▶ What is being asked: A word-for-word copy of the listing is what's needed; leave out every image.

▶ Records:
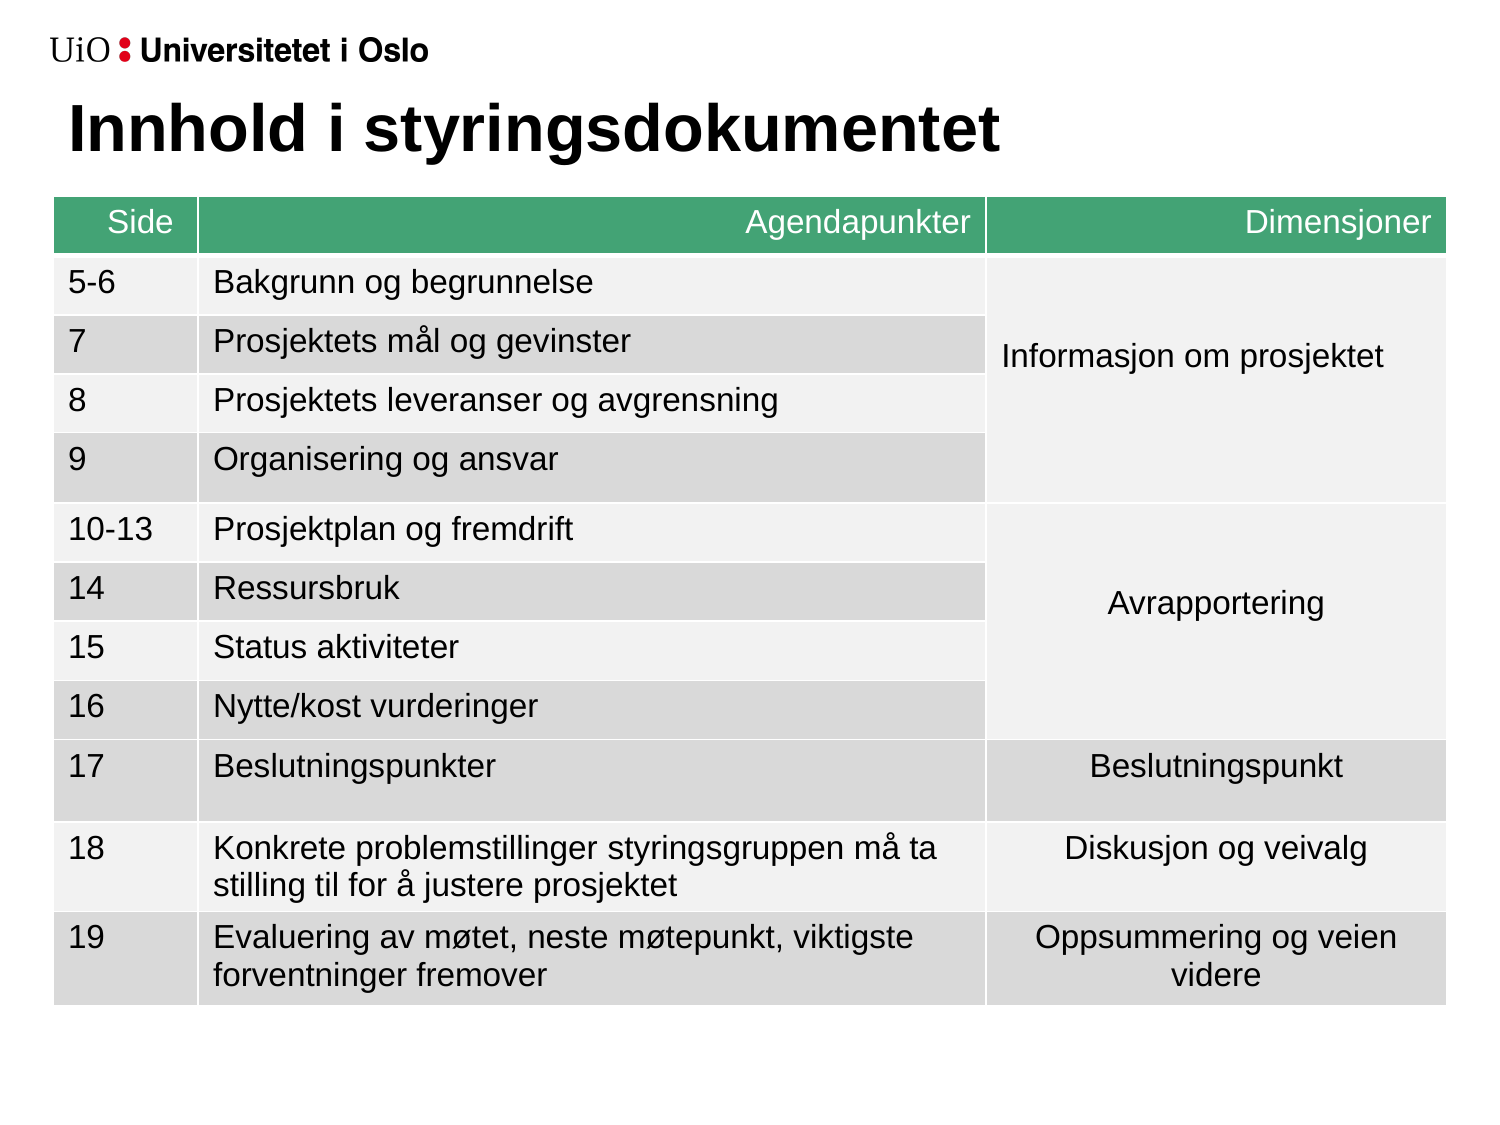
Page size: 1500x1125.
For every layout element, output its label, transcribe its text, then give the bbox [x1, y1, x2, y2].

table_cell Oppsummering og veien videre [987, 912, 1446, 1005]
table_cell 5-6 [54, 258, 197, 314]
table_cell 14 [54, 563, 197, 620]
title Innhold i styringsdokumentet [52, 30, 1304, 195]
table_cell Evaluering av møtet, neste møtepunkt, viktigste forventninger fremover [199, 912, 985, 1005]
table_cell Beslutningspunkt [987, 740, 1446, 821]
table_cell 18 [54, 823, 197, 911]
table_header Agendapunkter [199, 197, 985, 253]
table_cell Organisering og ansvar [199, 433, 985, 502]
table_cell Nytte/kost vurderinger [199, 681, 985, 739]
table_cell Beslutningspunkter [199, 740, 985, 821]
table_header Dimensjoner [987, 197, 1446, 253]
table_cell 16 [54, 681, 197, 739]
table_cell 9 [54, 433, 197, 502]
table_cell Konkrete problemstillinger styringsgruppen må ta stilling til for å justere prosjektet [199, 823, 985, 911]
table_cell Informasjon om prosjektet [987, 258, 1446, 502]
table_cell Bakgrunn og begrunnelse [199, 258, 985, 314]
table_cell 8 [54, 375, 197, 432]
table_cell 10-13 [54, 504, 197, 561]
table_cell 19 [54, 912, 197, 1005]
table_cell Avrapportering [987, 504, 1446, 739]
table_cell 17 [54, 740, 197, 821]
table_cell 15 [54, 622, 197, 680]
table_cell Ressursbruk [199, 563, 985, 620]
table_cell Prosjektplan og fremdrift [199, 504, 985, 561]
table_cell 7 [54, 316, 197, 373]
table_header Side [54, 197, 197, 253]
table_cell Prosjektets leveranser og avgrensning [199, 375, 985, 432]
table_cell Status aktiviteter [199, 622, 985, 680]
table_cell Diskusjon og veivalg [987, 823, 1446, 911]
table_cell Prosjektets mål og gevinster [199, 316, 985, 373]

▶ Answer to the problem:
Page size: 1500x1125.
For every layout element, output its label, transcribe its text, then give the bbox [x1, y1, x2, y2].

table_cell Oppsummering og veien videre [987, 912, 1446, 1005]
table_cell 5-6 [54, 258, 197, 314]
table_cell 14 [54, 563, 197, 620]
title Innhold i styringsdokumentet [52, 30, 1304, 195]
table_cell Evaluering av møtet, neste møtepunkt, viktigste forventninger fremover [199, 912, 985, 1005]
table_cell Beslutningspunkt [987, 740, 1446, 821]
table_cell 18 [54, 823, 197, 911]
table_header Agendapunkter [199, 197, 985, 253]
table_cell Organisering og ansvar [199, 433, 985, 502]
table_cell Nytte/kost vurderinger [199, 681, 985, 739]
table_cell Beslutningspunkter [199, 740, 985, 821]
table_header Dimensjoner [987, 197, 1446, 253]
table_cell 16 [54, 681, 197, 739]
table_cell 9 [54, 433, 197, 502]
table_cell Konkrete problemstillinger styringsgruppen må ta stilling til for å justere prosjektet [199, 823, 985, 911]
table_cell Informasjon om prosjektet [987, 258, 1446, 502]
table_cell Bakgrunn og begrunnelse [199, 258, 985, 314]
table_cell 8 [54, 375, 197, 432]
table_cell 10-13 [54, 504, 197, 561]
table_cell 19 [54, 912, 197, 1005]
table_cell Avrapportering [987, 504, 1446, 739]
table_cell 17 [54, 740, 197, 821]
table_cell 15 [54, 622, 197, 680]
table_cell Ressursbruk [199, 563, 985, 620]
table_cell Prosjektplan og fremdrift [199, 504, 985, 561]
table_cell 7 [54, 316, 197, 373]
table_header Side [54, 197, 197, 253]
table_cell Prosjektets leveranser og avgrensning [199, 375, 985, 432]
table_cell Status aktiviteter [199, 622, 985, 680]
table_cell Diskusjon og veivalg [987, 823, 1446, 911]
table_cell Prosjektets mål og gevinster [199, 316, 985, 373]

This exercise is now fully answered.